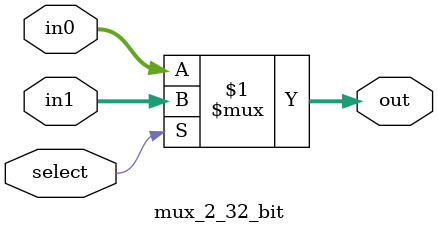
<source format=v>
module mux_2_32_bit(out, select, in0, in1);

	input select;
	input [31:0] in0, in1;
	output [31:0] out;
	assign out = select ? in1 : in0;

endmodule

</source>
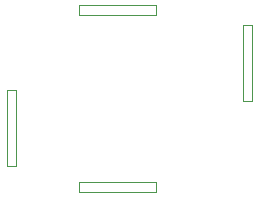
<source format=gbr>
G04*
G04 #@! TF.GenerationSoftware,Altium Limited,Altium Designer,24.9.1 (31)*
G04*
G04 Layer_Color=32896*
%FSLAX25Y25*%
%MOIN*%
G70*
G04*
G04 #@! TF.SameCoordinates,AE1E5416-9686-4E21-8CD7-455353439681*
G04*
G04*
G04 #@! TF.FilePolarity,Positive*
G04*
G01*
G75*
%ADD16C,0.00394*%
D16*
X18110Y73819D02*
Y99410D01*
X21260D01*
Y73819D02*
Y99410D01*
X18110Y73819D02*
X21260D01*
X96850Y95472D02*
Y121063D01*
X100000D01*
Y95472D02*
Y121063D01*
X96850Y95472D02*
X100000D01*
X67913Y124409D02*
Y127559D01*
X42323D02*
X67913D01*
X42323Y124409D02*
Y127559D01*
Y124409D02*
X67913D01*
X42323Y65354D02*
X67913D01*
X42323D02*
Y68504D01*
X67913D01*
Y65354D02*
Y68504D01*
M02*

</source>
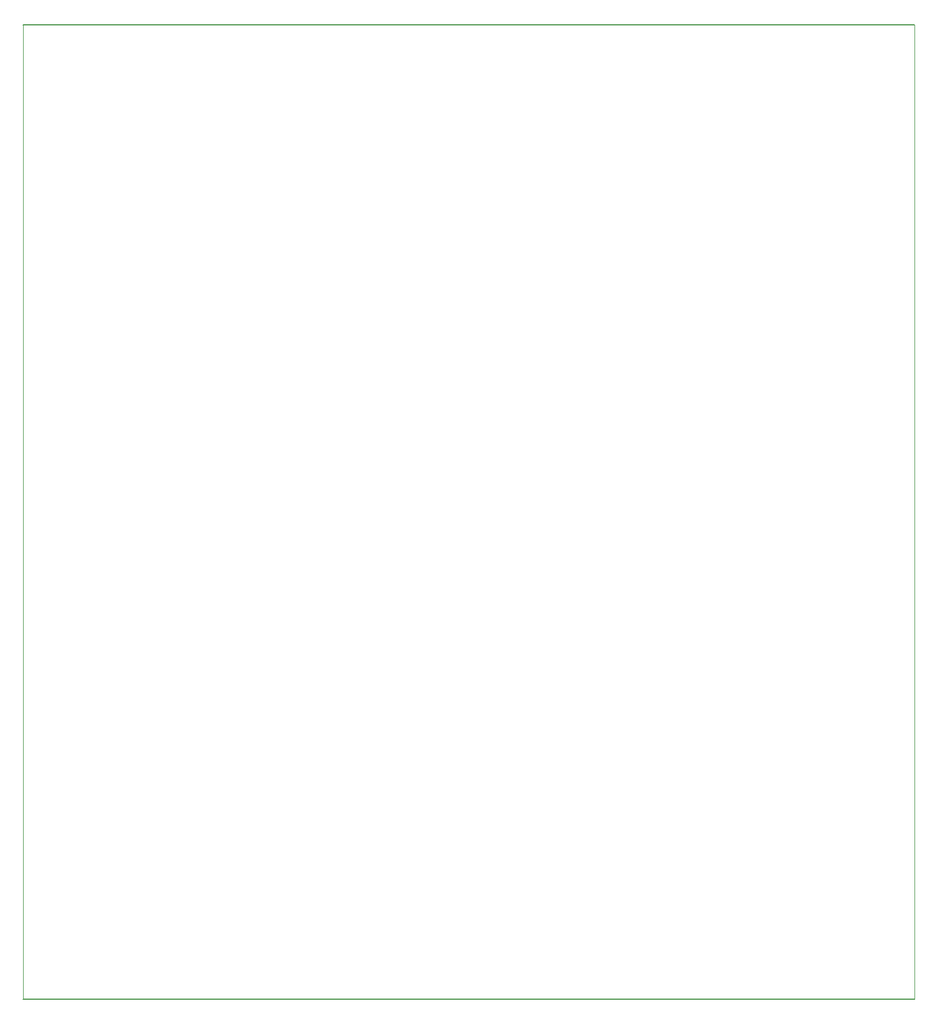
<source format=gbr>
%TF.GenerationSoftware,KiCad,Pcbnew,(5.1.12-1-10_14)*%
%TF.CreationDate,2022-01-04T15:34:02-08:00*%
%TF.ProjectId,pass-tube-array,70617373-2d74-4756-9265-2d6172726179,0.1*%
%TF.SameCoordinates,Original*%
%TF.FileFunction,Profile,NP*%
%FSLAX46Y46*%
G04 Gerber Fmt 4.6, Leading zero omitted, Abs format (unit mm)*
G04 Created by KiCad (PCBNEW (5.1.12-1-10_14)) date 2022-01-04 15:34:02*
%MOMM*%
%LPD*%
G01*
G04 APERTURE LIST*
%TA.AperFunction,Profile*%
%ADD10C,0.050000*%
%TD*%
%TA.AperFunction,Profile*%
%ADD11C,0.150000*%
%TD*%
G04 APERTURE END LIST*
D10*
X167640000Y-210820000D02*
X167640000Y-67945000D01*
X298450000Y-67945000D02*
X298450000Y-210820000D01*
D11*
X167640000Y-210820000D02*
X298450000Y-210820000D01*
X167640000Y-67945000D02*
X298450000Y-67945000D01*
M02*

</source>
----
■ YOUR INSTRUCTIONS
Could you output the lines above exactly, with no pictures included?

■ RESULT FOR THIS TASK
<source format=v>
module mux_2_32_bit(out, select, in0, in1);

	input select;
	input [31:0] in0, in1;
	output [31:0] out;
	assign out = select ? in1 : in0;

endmodule

</source>
<source format=gbr>
G04*
G04 #@! TF.GenerationSoftware,Altium Limited,Altium Designer,24.9.1 (31)*
G04*
G04 Layer_Color=32896*
%FSLAX25Y25*%
%MOIN*%
G70*
G04*
G04 #@! TF.SameCoordinates,AE1E5416-9686-4E21-8CD7-455353439681*
G04*
G04*
G04 #@! TF.FilePolarity,Positive*
G04*
G01*
G75*
%ADD16C,0.00394*%
D16*
X18110Y73819D02*
Y99410D01*
X21260D01*
Y73819D02*
Y99410D01*
X18110Y73819D02*
X21260D01*
X96850Y95472D02*
Y121063D01*
X100000D01*
Y95472D02*
Y121063D01*
X96850Y95472D02*
X100000D01*
X67913Y124409D02*
Y127559D01*
X42323D02*
X67913D01*
X42323Y124409D02*
Y127559D01*
Y124409D02*
X67913D01*
X42323Y65354D02*
X67913D01*
X42323D02*
Y68504D01*
X67913D01*
Y65354D02*
Y68504D01*
M02*

</source>
<source format=gbr>
%TF.GenerationSoftware,KiCad,Pcbnew,(5.1.12-1-10_14)*%
%TF.CreationDate,2022-01-04T15:34:02-08:00*%
%TF.ProjectId,pass-tube-array,70617373-2d74-4756-9265-2d6172726179,0.1*%
%TF.SameCoordinates,Original*%
%TF.FileFunction,Profile,NP*%
%FSLAX46Y46*%
G04 Gerber Fmt 4.6, Leading zero omitted, Abs format (unit mm)*
G04 Created by KiCad (PCBNEW (5.1.12-1-10_14)) date 2022-01-04 15:34:02*
%MOMM*%
%LPD*%
G01*
G04 APERTURE LIST*
%TA.AperFunction,Profile*%
%ADD10C,0.050000*%
%TD*%
%TA.AperFunction,Profile*%
%ADD11C,0.150000*%
%TD*%
G04 APERTURE END LIST*
D10*
X167640000Y-210820000D02*
X167640000Y-67945000D01*
X298450000Y-67945000D02*
X298450000Y-210820000D01*
D11*
X167640000Y-210820000D02*
X298450000Y-210820000D01*
X167640000Y-67945000D02*
X298450000Y-67945000D01*
M02*

</source>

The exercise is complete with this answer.